Abstract

The Australian historians Shane White and Graham White again break new ground in retrieving the experiences of African Americans and the white people among them during the period of enslavement. Building on their earlier premise by scrutinizing black American culture of that period by defining particular aspects of style, White and White dig deep into the oral testimony of the formerly enslaved, into contemporary writings of European Americans about African Americans, and into recordings of African Americans held in the Archive of Folk Culture at the Library of Congress. In the authors' previous book, Stylin': African American Expressive Culture, from Its Beginnings to the Zoot Suit (1998), bodily adornment became the central example, but here the authors examine the styles of sounds, significantly comparing what they meant to the people making the sounds with what they meant to those outside the black communities.
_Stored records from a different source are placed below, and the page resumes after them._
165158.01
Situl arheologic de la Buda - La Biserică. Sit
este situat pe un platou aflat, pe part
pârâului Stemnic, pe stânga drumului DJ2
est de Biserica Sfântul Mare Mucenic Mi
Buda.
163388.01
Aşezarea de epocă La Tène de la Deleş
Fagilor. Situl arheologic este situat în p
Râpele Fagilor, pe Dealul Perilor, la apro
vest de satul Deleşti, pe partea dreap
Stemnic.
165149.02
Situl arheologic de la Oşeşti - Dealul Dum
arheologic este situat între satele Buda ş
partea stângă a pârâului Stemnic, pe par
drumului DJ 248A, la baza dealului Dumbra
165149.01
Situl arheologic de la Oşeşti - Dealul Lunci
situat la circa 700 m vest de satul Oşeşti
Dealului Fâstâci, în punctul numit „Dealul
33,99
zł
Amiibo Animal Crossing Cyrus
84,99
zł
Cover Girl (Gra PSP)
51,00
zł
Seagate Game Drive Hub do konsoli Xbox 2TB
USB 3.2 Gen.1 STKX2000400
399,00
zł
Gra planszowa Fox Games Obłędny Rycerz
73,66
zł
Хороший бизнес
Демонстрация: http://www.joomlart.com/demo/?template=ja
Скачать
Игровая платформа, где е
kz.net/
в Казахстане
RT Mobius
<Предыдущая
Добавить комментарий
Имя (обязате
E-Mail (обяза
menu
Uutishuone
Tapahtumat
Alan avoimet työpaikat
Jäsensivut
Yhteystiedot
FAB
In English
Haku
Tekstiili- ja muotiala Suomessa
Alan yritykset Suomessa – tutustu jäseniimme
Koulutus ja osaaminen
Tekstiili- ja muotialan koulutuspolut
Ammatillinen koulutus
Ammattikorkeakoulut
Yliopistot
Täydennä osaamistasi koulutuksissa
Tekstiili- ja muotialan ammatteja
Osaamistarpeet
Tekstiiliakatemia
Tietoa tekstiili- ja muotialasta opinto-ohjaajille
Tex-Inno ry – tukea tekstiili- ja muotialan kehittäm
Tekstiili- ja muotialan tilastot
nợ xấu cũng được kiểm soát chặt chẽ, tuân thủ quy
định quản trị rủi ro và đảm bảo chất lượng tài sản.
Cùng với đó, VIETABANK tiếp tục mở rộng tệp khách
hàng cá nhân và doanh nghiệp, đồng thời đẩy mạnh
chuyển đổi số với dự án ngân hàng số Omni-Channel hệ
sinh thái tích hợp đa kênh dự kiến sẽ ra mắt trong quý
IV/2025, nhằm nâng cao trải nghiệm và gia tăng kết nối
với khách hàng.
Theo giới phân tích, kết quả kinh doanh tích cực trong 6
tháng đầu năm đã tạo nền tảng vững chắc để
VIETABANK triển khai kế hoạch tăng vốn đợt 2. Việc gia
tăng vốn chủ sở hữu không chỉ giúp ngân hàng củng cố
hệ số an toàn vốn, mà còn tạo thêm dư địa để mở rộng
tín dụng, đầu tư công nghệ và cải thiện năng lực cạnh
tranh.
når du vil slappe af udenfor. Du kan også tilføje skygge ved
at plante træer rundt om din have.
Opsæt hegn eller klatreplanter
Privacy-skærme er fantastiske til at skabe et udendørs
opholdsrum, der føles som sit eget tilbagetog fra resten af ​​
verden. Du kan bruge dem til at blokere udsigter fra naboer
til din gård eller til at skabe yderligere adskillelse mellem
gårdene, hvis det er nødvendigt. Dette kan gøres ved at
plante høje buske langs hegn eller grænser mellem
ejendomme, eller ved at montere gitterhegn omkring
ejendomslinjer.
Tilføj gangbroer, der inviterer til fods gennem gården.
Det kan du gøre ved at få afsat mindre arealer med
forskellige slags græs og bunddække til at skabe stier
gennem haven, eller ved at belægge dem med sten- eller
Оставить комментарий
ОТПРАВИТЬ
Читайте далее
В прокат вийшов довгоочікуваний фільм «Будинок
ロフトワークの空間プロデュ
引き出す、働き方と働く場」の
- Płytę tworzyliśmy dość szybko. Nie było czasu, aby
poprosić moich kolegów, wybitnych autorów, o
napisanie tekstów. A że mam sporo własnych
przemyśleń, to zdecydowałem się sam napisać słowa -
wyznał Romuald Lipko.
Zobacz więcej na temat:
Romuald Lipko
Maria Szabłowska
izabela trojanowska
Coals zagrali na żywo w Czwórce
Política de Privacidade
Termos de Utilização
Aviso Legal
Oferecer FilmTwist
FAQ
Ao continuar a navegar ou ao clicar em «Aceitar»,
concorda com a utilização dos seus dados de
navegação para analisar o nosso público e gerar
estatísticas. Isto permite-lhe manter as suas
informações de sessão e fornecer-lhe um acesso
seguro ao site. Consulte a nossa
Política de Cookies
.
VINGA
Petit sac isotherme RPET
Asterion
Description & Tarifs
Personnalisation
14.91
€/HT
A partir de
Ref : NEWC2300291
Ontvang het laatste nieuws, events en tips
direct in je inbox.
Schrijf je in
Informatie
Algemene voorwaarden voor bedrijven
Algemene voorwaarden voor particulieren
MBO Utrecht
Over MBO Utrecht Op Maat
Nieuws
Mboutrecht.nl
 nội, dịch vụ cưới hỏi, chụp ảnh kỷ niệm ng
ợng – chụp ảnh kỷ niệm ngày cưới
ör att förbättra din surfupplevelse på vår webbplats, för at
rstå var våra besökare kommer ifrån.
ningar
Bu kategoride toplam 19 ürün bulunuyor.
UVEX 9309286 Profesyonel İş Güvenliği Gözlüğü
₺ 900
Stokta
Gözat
For more than 150 years, European Americans have written about black musical sounds. The earliest texts often negatively analyzed this music through comparisons with European music, particularly sacred sounds. As well, European Americans have given us books on such specific sound subjects as black sermons and the responding congregation's responsive noises and texts on black tales and folk beliefs. Meanwhile, European Americans produced noisy entertainments (presumedly drawing from black humor) beginning with minstrel shows in the late 1840s to radio's Amos 'n' Andy a hundred years later. In contrast to previous attempts that, with few exceptions, concern only one genre of sound making, White and White include all of those just mentioned and many others, resulting in a far more extensive and comprehensive examination of black styles.